鋭さと儚さの同居、センター 森田ひかるの新たな境地
MVの監督を務めたのは、「Unhappy birthday構文」も手がけたMasaki Watanabe(maxilla)。「Unhappy birthday構文」でも、光と影を駆使しながら目まぐるしく場面を切り替えていくモチーフの奥に、世間での居心地の悪さや感情のねじれを忍ばせる映像が印象的だった。「Lonesome rabbit」でも、ランウェイの硬質な表情と、笑顔で踊るパフォーマンスシーンを行き来させることで、楽曲に描かれる孤独や矛盾を視覚的に見せている。色彩の統一と余白のある画作りによって、メンバーの表情やダンスの細部がより際立っているのも今作の特徴だ。

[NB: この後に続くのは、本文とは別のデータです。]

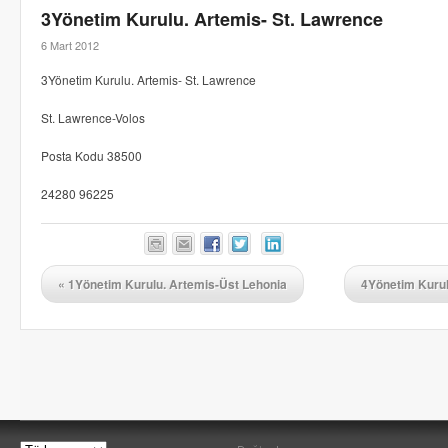
3Yönetim Kurulu. Artemis- St. Lawrence
6 Mart 2012
3Yönetim Kurulu. Artemis- St. Lawrence
St. Lawrence-Volos
Posta Kodu 38500
24280 96225
«
1Yönetim Kurulu. Artemis-Üst Lehonia
4Yönetim Kurul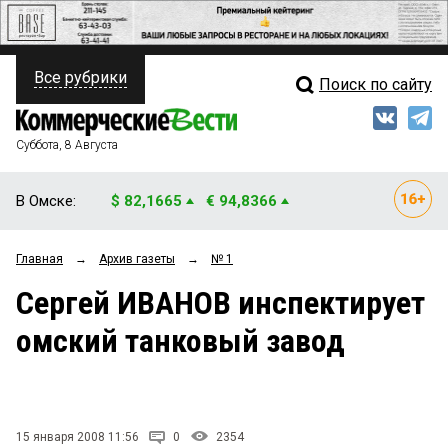
Все рубрики
Поиск по сайту
ПОЛИТИКА
Свежий выпуск
Медиа
ФИНАНСЫ
Суббота, 8 Августа
Кто есть кто
НЕДВИЖИМОСТЬ
В Омске:
$ 82,1665
€ 94,8366
Интервью
БИЗНЕС
Главная
→
Архив газеты
→
№ 1
Мнения
ОБЩЕСТВО
Сергей ИВАНОВ инспектирует
Рейтинги
ЗАКОН
омский танковый завод
Блоги
НОВОСТИ КОМПАНИЙ
Архив
ПРОИСШЕСТВИЯ
15 января 2008 11:56
0
2354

中でも印象的なのが、森田の表情だ。森田はこれまでも、櫻坂46の楽曲において強い眼差しや鋭いパフォーマンスで中心に立ってきた。前へ進む意志を背負うような迫力で力強いパフォーマンスを見せてきた「Nobody’s fault」や「BAN」、「承認欲求」に比べて、「Lonesome rabbit」での森田は、感情を外に大きく出すというよりも、内側に抱え込んだまま視線や仕草で伝えているように見える。カメラを見つめる目、瞬間で揺れる表情。その細かなニュアンスが、楽曲に漂う孤独や不穏さをより強くしている。

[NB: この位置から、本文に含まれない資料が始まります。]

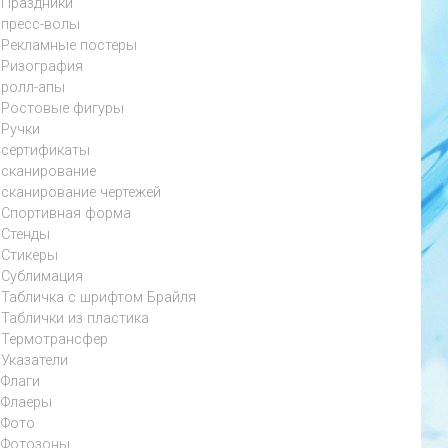
Праздники
пресс-волы
Рекламные постеры
Ризография
ролл-апы
Ростовые фигуры
Ручки
сертификаты
сканирование
сканирование чертежей
Спортивная форма
Стенды
Стикеры
Сублимация
Табличка с шрифтом Брайля
Таблички из пластика
Термотрансфер
Указатели
Флаги
Флаеры
Фото
Фотозоны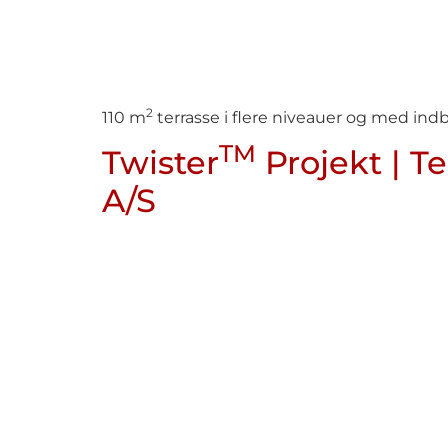
2
110 m
terrasse i flere niveauer og med i
TM
Twister
Projekt | T
A/S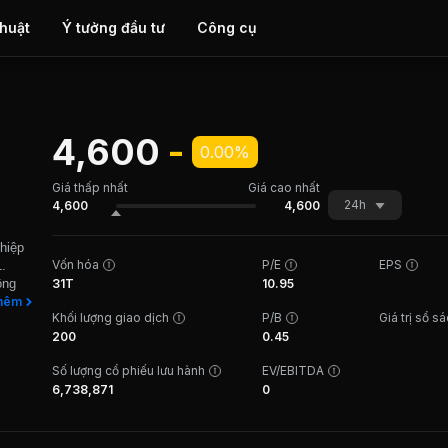
thuật
Ý tưởng đầu tư
Công cụ
4,600
-
0.00%
Giá thấp nhất
Giá cao nhất
24h
4,600
4,600
ghiệp
Vốn hóa
P/E
EPS
.
ông
31T
10.95
u thép,
hêm
Khối lượng giao dịch
P/B
Giá trị sổ s
òn đầu
200
0.45
ng và
rình
Số lượng cổ phiếu lưu hành
EV/EBITDA
 Sơn
6,738,871
0
 – Lai
ng Cái
công
hu chế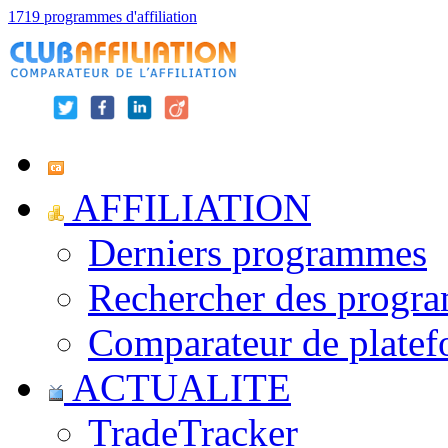
1719 programmes d'affiliation
AFFILIATION
Derniers programmes
Rechercher des progr
Comparateur de platef
ACTUALITE
TradeTracker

MV全体を通して感じるのは、櫻坂46らしい鋭さと、これまでとは少し違う角度で描かれた儚さの同居だ。力強く踊るだけではなく、身体を小さく折りたたむような動きや、跳ねるような振り付けによって、タイトルのイメージもさりげなく反映されている。ただ、それはうさぎの可憐さをそのまま見せるためのものではなく、どこか追い詰められたような切迫感にも繋がっている。軽やかに跳ねているはずなのに、どこか苦しそうにも見えるのだ。そのアンバランスさが、「Lonesome rabbit」という楽曲の魅力になっているのだろう。